* _Data under study_
"""

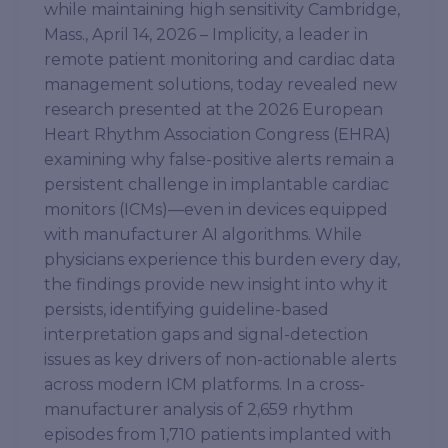
while maintaining high sensitivity Cambridge,
Mass., April 14, 2026 – Implicity, a leader in
remote patient monitoring and cardiac data
management solutions, today revealed new
research presented at the 2026 European
Heart Rhythm Association Congress (EHRA)
examining why false-positive alerts remain a
persistent challenge in implantable cardiac
monitors (ICMs)—even in devices equipped
with manufacturer AI algorithms. While
physicians experience this burden every day,
the findings provide new insight into why it
persists, identifying guideline-based
interpretation gaps and signal-detection
issues as key drivers of non-actionable alerts
across modern ICM platforms. In a cross-
manufacturer analysis of 2,659 rhythm
episodes from 1,710 patients implanted with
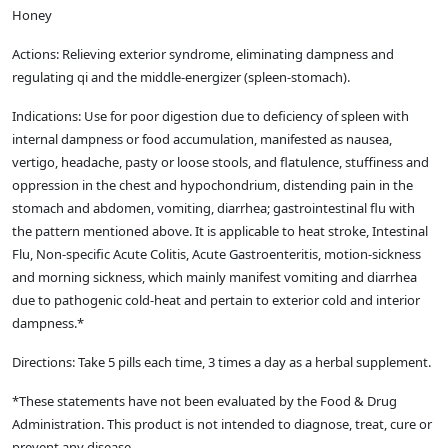
Honey
Actions: Relieving exterior syndrome, eliminating dampness and
regulating qi and the middle-energizer (spleen-stomach).
Indications: Use for poor digestion due to deficiency of spleen with
internal dampness or food accumulation, manifested as nausea,
vertigo, headache, pasty or loose stools, and flatulence, stuffiness and
oppression in the chest and hypochondrium, distending pain in the
stomach and abdomen, vomiting, diarrhea; gastrointestinal flu with
the pattern mentioned above. It is applicable to heat stroke, Intestinal
Flu, Non-specific Acute Colitis, Acute Gastroenteritis, motion-sickness
and morning sickness, which mainly manifest vomiting and diarrhea
due to pathogenic cold-heat and pertain to exterior cold and interior
dampness.*
Directions: Take 5 pills each time, 3 times a day as a herbal supplement.
*These statements have not been evaluated by the Food & Drug
Administration. This product is not intended to diagnose, treat, cure or
prevent any disease.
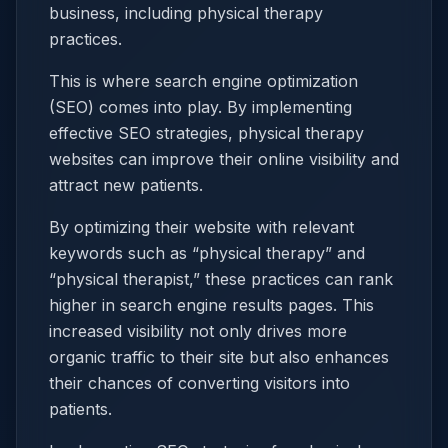
business, including physical therapy
practices.
This is where search engine optimization
(SEO) comes into play. By implementing
effective SEO strategies, physical therapy
websites can improve their online visibility and
attract new patients.
By optimizing their website with relevant
keywords such as “physical therapy” and
“physical therapist,” these practices can rank
higher in search engine results pages. This
increased visibility not only drives more
organic traffic to their site but also enhances
their chances of converting visitors into
patients.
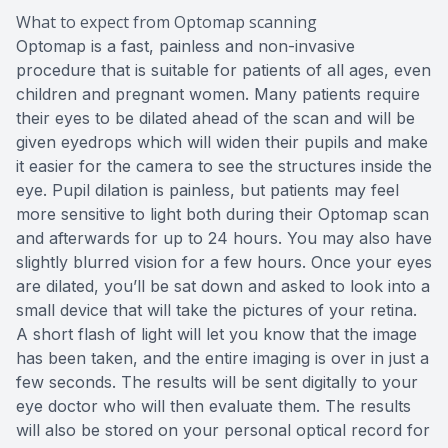
What to expect from Optomap scanning
Optomap is a fast, painless and non-invasive
procedure that is suitable for patients of all ages, even
children and pregnant women. Many patients require
their eyes to be dilated ahead of the scan and will be
given eyedrops which will widen their pupils and make
it easier for the camera to see the structures inside the
eye. Pupil dilation is painless, but patients may feel
more sensitive to light both during their Optomap scan
and afterwards for up to 24 hours. You may also have
slightly blurred vision for a few hours. Once your eyes
are dilated, you’ll be sat down and asked to look into a
small device that will take the pictures of your retina.
A short flash of light will let you know that the image
has been taken, and the entire imaging is over in just a
few seconds. The results will be sent digitally to your
eye doctor who will then evaluate them. The results
will also be stored on your personal optical record for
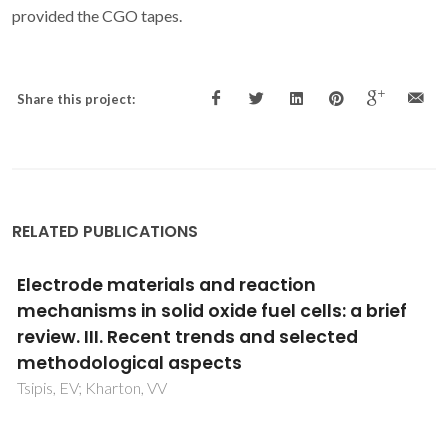
provided the CGO tapes.
Share this project:
RELATED PUBLICATIONS
Electrode materials and reaction
mechanisms in solid oxide fuel cells: a brief
review. III. Recent trends and selected
methodological aspects
Tsipis, EV; Kharton, VV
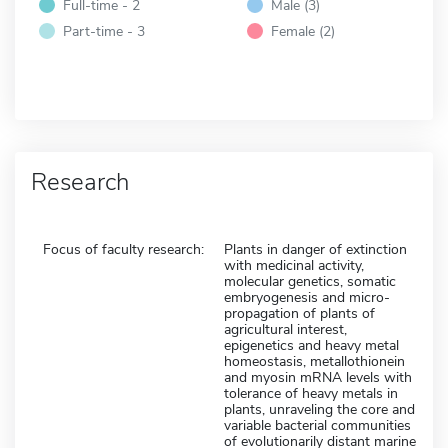
Full-time - 2
Male (3)
Part-time - 3
Female (2)
Research
Focus of faculty research:
Plants in danger of extinction
with medicinal activity,
molecular genetics, somatic
embryogenesis and micro-
propagation of plants of
agricultural interest,
epigenetics and heavy metal
homeostasis, metallothionein
and myosin mRNA levels with
tolerance of heavy metals in
plants, unraveling the core and
variable bacterial communities
of evolutionarily distant marine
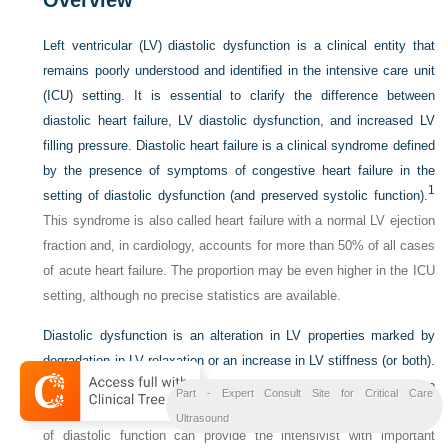
Left ventricular (LV) diastolic dysfunction is a clinical entity that
remains poorly understood and identified in the intensive care unit
(ICU) setting. It is essential to clarify the difference between
diastolic heart failure, LV diastolic dysfunction, and increased LV
filling pressure. Diastolic heart failure is a clinical syndrome defined
by the presence of symptoms of congestive heart failure in the
1
setting of diastolic dysfunction (and preserved systolic function).
This syndrome is also called heart failure with a normal LV ejection
fraction and, in cardiology, accounts for more than 50% of all cases
of acute heart failure. The proportion may be even higher in the ICU
setting, although no precise statistics are available.
Diastolic dysfunction is an alteration in LV properties marked by
degradation in LV relaxation or an increase in LV stiffness (or both).
Some evidence indicates that diastolic dysfunction increases the
Part - Expert Consult Site for Critical Care
2
risk for death in patients with septic shock.
In addition, evaluation
Ultrasound
of diastolic function can provide the intensivist with important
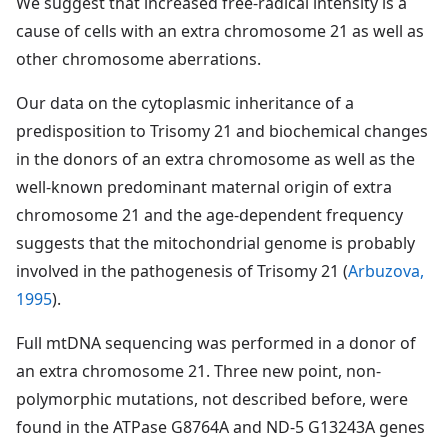
We suggest that increased free-radical intensity is a
cause of cells with an extra chromosome 21 as well as
other chromosome aberrations.
Our data on the cytoplasmic inheritance of a
predisposition to Trisomy 21 and biochemical changes
in the donors of an extra chromosome as well as the
well-known predominant maternal origin of extra
chromosome 21 and the age-dependent frequency
suggests that the mitochondrial genome is probably
involved in the pathogenesis of Trisomy 21 (
Arbuzova,
1995
).
Full mtDNA sequencing was performed in a donor of
an extra chromosome 21. Three new point, non-
polymorphic mutations, not described before, were
found in the ATPase G8764A and ND-5 G13243A genes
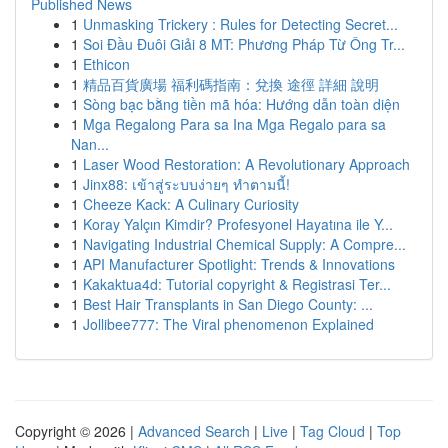
Published News
1
Unmasking Trickery : Rules for Detecting Secret...
1
Soi Đầu Đuôi Giải 8 MT: Phương Pháp Từ Ông Tr...
1
Ethicon
1
精品百貨廣場 福利碼指南：兌換 途徑 詳細 說明
1
Sòng bạc bằng tiền mã hóa: Hướng dẫn toàn diện
1
Mga Regalong Para sa Ina Mga Regalo para sa
Nan...
1
Laser Wood Restoration: A Revolutionary Approach
1
Jinx88: เข้าสู่ระบบง่ายๆ ทำตามนี้!
1
Cheeze Kack: A Culinary Curiosity
1
Koray Yalçın Kimdir? Profesyonel Hayatına ile Y...
1
Navigating Industrial Chemical Supply: A Compre...
1
API Manufacturer Spotlight: Trends & Innovations
1
Kakaktua4d: Tutorial copyright & Registrasi Ter...
1
Best Hair Transplants in San Diego County: ...
1
Jollibee777: The Viral phenomenon Explained
Copyright © 2026 |
Advanced Search
|
Live
|
Tag Cloud
|
Top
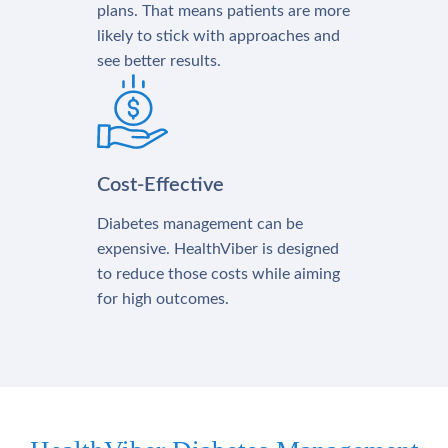
plans. That means patients are more
likely to stick with approaches and
see better results.
Cost-Effective
Diabetes management can be
expensive. HealthViber is designed
to reduce those costs while aiming
for high outcomes.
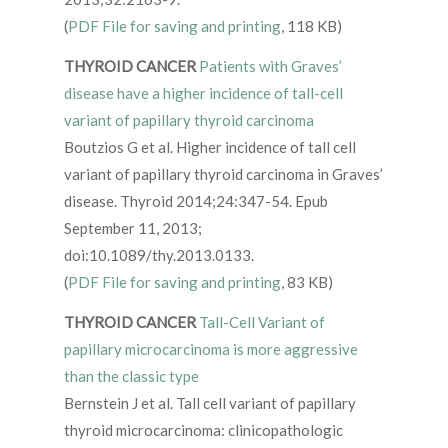
(
PDF File for saving and printing
, 118 KB)
THYROID CANCER
Patients with Graves’
disease have a higher incidence of tall-cell
variant of papillary thyroid carcinoma
Boutzios G et al. Higher incidence of tall cell
variant of papillary thyroid carcinoma in Graves’
disease. Thyroid 2014;24:347-54. Epub
September 11, 2013;
doi:10.1089/thy.2013.0133.
(
PDF File for saving and printing
, 83 KB)
THYROID CANCER
Tall-Cell Variant of
papillary microcarcinoma is more aggressive
than the classic type
Bernstein J et al. Tall cell variant of papillary
thyroid microcarcinoma: clinicopathologic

"""

* _Task prompt_
Pictures are not part of the copy; transcribe the rest of the data verbatim.

* _Answer below_
while maintaining high sensitivity Cambridge,
Mass., April 14, 2026 – Implicity, a leader in
remote patient monitoring and cardiac data
management solutions, today revealed new
research presented at the 2026 European
Heart Rhythm Association Congress (EHRA)
examining why false-positive alerts remain a
persistent challenge in implantable cardiac
monitors (ICMs)—even in devices equipped
with manufacturer AI algorithms. While
physicians experience this burden every day,
the findings provide new insight into why it
persists, identifying guideline-based
interpretation gaps and signal-detection
issues as key drivers of non-actionable alerts
across modern ICM platforms. In a cross-
manufacturer analysis of 2,659 rhythm
episodes from 1,710 patients implanted with
Honey
Actions: Relieving exterior syndrome, eliminating dampness and
regulating qi and the middle-energizer (spleen-stomach).
Indications: Use for poor digestion due to deficiency of spleen with
internal dampness or food accumulation, manifested as nausea,
vertigo, headache, pasty or loose stools, and flatulence, stuffiness and
oppression in the chest and hypochondrium, distending pain in the
stomach and abdomen, vomiting, diarrhea; gastrointestinal flu with
the pattern mentioned above. It is applicable to heat stroke, Intestinal
Flu, Non-specific Acute Colitis, Acute Gastroenteritis, motion-sickness
and morning sickness, which mainly manifest vomiting and diarrhea
due to pathogenic cold-heat and pertain to exterior cold and interior
dampness.*
Directions: Take 5 pills each time, 3 times a day as a herbal supplement.
*These statements have not been evaluated by the Food & Drug
Administration. This product is not intended to diagnose, treat, cure or
prevent any disease.
business, including physical therapy
practices.
This is where search engine optimization
(SEO) comes into play. By implementing
effective SEO strategies, physical therapy
websites can improve their online visibility and
attract new patients.
By optimizing their website with relevant
keywords such as “physical therapy” and
“physical therapist,” these practices can rank
higher in search engine results pages. This
increased visibility not only drives more
organic traffic to their site but also enhances
their chances of converting visitors into
patients.
What to expect from Optomap scanning
Optomap is a fast, painless and non-invasive
procedure that is suitable for patients of all ages, even
children and pregnant women. Many patients require
their eyes to be dilated ahead of the scan and will be
given eyedrops which will widen their pupils and make
it easier for the camera to see the structures inside the
eye. Pupil dilation is painless, but patients may feel
more sensitive to light both during their Optomap scan
and afterwards for up to 24 hours. You may also have
slightly blurred vision for a few hours. Once your eyes
are dilated, you’ll be sat down and asked to look into a
small device that will take the pictures of your retina.
A short flash of light will let you know that the image
has been taken, and the entire imaging is over in just a
few seconds. The results will be sent digitally to your
eye doctor who will then evaluate them. The results
will also be stored on your personal optical record for
provided the CGO tapes.
Share this project:
RELATED PUBLICATIONS
Electrode materials and reaction
mechanisms in solid oxide fuel cells: a brief
review. III. Recent trends and selected
methodological aspects
Tsipis, EV; Kharton, VV
Full-time - 2
Male (3)
Part-time - 3
Female (2)
Research
Focus of faculty research:
Plants in danger of extinction
with medicinal activity,
molecular genetics, somatic
embryogenesis and micro-
propagation of plants of
agricultural interest,
epigenetics and heavy metal
homeostasis, metallothionein
and myosin mRNA levels with
tolerance of heavy metals in
plants, unraveling the core and
variable bacterial communities
of evolutionarily distant marine
Left ventricular (LV) diastolic dysfunction is a clinical entity that
remains poorly understood and identified in the intensive care unit
(ICU) setting. It is essential to clarify the difference between
diastolic heart failure, LV diastolic dysfunction, and increased LV
filling pressure. Diastolic heart failure is a clinical syndrome defined
by the presence of symptoms of congestive heart failure in the
1
setting of diastolic dysfunction (and preserved systolic function).
This syndrome is also called heart failure with a normal LV ejection
fraction and, in cardiology, accounts for more than 50% of all cases
of acute heart failure. The proportion may be even higher in the ICU
setting, although no precise statistics are available.
Diastolic dysfunction is an alteration in LV properties marked by
degradation in LV relaxation or an increase in LV stiffness (or both).
Some evidence indicates that diastolic dysfunction increases the
Part - Expert Consult Site for Critical Care
2
risk for death in patients with septic shock.
In addition, evaluation
Ultrasound
of diastolic function can provide the intensivist with important
We suggest that increased free-radical intensity is a
cause of cells with an extra chromosome 21 as well as
other chromosome aberrations.
Our data on the cytoplasmic inheritance of a
predisposition to Trisomy 21 and biochemical changes
in the donors of an extra chromosome as well as the
well-known predominant maternal origin of extra
chromosome 21 and the age-dependent frequency
suggests that the mitochondrial genome is probably
involved in the pathogenesis of Trisomy 21 (
Arbuzova,
1995
).
Full mtDNA sequencing was performed in a donor of
an extra chromosome 21. Three new point, non-
polymorphic mutations, not described before, were
found in the ATPase G8764A and ND-5 G13243A genes
Published News
1
Unmasking Trickery : Rules for Detecting Secret...
1
Soi Đầu Đuôi Giải 8 MT: Phương Pháp Từ Ông Tr...
1
Ethicon
1
精品百貨廣場 福利碼指南：兌換 途徑 詳細 說明
1
Sòng bạc bằng tiền mã hóa: Hướng dẫn toàn diện
1
Mga Regalong Para sa Ina Mga Regalo para sa
Nan...
1
Laser Wood Restoration: A Revolutionary Approach
1
Jinx88: เข้าสู่ระบบง่ายๆ ทำตามนี้!
1
Cheeze Kack: A Culinary Curiosity
1
Koray Yalçın Kimdir? Profesyonel Hayatına ile Y...
1
Navigating Industrial Chemical Supply: A Compre...
1
API Manufacturer Spotlight: Trends & Innovations
1
Kakaktua4d: Tutorial copyright & Registrasi Ter...
1
Best Hair Transplants in San Diego County: ...
1
Jollibee777: The Viral phenomenon Explained
Copyright © 2026 |
Advanced Search
|
Live
|
Tag Cloud
|
Top
plans. That means patients are more
likely to stick with approaches and
see better results.
Cost-Effective
Diabetes management can be
expensive. HealthViber is designed
to reduce those costs while aiming
for high outcomes.
(
PDF File for saving and printing
, 118 KB)
THYROID CANCER
Patients with Graves’
disease have a higher incidence of tall-cell
variant of papillary thyroid carcinoma
Boutzios G et al. Higher incidence of tall cell
variant of papillary thyroid carcinoma in Graves’
disease. Thyroid 2014;24:347-54. Epub
September 11, 2013;
doi:10.1089/thy.2013.0133.
(
PDF File for saving and printing
, 83 KB)
THYROID CANCER
Tall-Cell Variant of
papillary microcarcinoma is more aggressive
than the classic type
Bernstein J et al. Tall cell variant of papillary
thyroid microcarcinoma: clinicopathologic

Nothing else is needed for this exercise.